# Dodo Juice Basics of Bling Detailing Spray



## Spoony (May 28, 2007)

*WHAT IS IT?*
Dodo Juice Basic's of Bling Detailing Spray - it is exactly what it says on the bottle, a quick detailer.

*WHAT DOES IT BRING TO THE TABLE?*
Basics of Bling Detailing Spray cleans and shines all surfaces - and it's not just about the perfection. It leaves a little protection behind, too, making it a versatile all-rounder. If you need one spray that does a bit of everything, this is the one.

It removes bugs and tar, acts like a waterless wash, leaves surfaces glossy and slick, and smells heavenly. A water-based wonder, gentle enough to use during final buffing stages without interfering unduly with fresh wax or sealant.

*WHAT AM I TESTING IT ON?*

My Luna Grey SEAT Leon

*WHAT DO I THINK OF IT?*
In a word, terrific. I've used my fair share of QDs and like the rest the Dodo Juice offering really does the job. Not only that I felt it left a lovely slick surface behind, giving a wetter look to the silver.
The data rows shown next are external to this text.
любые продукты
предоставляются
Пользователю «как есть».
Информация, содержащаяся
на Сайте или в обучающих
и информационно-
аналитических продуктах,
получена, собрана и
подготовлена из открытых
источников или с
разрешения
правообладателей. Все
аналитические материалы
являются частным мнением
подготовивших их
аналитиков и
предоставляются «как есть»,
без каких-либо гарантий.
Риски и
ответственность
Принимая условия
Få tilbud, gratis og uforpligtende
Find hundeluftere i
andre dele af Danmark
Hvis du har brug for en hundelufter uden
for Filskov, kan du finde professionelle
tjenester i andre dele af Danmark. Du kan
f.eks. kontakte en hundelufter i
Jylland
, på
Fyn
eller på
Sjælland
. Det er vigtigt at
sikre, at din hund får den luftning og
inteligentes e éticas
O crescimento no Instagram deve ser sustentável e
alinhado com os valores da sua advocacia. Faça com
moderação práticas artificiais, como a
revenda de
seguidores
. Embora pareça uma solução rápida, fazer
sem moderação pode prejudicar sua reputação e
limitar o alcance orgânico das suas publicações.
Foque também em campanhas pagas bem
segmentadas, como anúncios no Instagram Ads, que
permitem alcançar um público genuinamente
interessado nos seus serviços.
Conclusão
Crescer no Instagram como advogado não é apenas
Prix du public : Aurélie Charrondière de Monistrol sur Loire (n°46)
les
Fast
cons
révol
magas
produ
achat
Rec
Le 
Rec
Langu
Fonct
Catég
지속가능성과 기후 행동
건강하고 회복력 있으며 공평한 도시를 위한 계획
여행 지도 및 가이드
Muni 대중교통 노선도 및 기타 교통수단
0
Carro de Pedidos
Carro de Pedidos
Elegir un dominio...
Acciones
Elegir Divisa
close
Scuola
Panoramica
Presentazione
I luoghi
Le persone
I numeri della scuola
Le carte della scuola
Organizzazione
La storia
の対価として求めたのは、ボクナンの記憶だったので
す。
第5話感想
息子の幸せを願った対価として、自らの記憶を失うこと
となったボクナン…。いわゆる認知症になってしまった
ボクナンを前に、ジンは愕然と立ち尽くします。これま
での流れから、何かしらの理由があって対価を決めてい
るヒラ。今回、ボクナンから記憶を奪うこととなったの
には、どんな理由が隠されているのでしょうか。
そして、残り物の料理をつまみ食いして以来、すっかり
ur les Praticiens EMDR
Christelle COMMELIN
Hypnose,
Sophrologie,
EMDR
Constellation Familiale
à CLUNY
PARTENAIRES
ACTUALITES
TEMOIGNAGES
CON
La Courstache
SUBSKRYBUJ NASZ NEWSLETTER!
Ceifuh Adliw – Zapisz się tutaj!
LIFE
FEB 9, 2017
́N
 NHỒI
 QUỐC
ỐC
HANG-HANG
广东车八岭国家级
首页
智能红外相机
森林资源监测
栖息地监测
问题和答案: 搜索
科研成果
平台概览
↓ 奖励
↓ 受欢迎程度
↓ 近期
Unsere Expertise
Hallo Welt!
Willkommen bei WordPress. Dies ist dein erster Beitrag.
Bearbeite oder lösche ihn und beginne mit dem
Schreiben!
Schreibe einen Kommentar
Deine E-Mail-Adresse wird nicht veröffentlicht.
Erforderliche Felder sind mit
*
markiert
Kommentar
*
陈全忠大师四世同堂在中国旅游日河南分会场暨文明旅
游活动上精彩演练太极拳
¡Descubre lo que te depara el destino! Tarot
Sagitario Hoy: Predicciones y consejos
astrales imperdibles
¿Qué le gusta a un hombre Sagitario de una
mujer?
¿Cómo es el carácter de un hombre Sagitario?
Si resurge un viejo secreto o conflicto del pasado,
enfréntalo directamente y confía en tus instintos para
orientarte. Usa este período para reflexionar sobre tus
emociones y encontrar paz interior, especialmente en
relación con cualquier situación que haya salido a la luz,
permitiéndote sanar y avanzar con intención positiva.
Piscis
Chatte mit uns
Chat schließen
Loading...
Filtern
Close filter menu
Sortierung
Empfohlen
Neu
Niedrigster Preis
The bottle itself is great coming with a fine mist which means you get pretty much zero product wastage and in the recession that is an important point!

Overall I really liked this little QD, having not got much Dodo in my collection I can see it sneaking in, as like the rest of the range the QD delivers.

Here are some pics after use:





































Not only this, the QD is great for windows, great for removing fresh bugs from my mirror covers and terrific at removing bird droppings. It is a definite keep in the car QD for the moments where you need to remove any of the above or even greasy finger prints. It also delivered that "cleaning" factor required from this type of product.

As an extra job for this QD it makes a great drying aid. If your in a rush use this as a drying aid and the car will be left seriously fresh looking. I was very impressed with this using it just as a drying aid also.

*
WHY SHOULD YOU BUY IT?
*
Well, it is the million dollor question of retail. This product is another corkers from the boys at Dodo, you'd have thought looking at their range... "I wish they did a QD" - well here it is. It isn't a fussy product, it seems to add a little to the finish and it is branded like the rest of the dodo range so will fit in a treat. I wasn't sure it would do anything for me this, having been blown away by SN Hybrid I was then blown away by the quick detailer offered by the Dodo lads. It isn't expensive at £7.90 from i4d in fact that is an absolute bargain.

Thank you Dom for supplying this product to test. I think I will now have it in my arsenal forever.


----------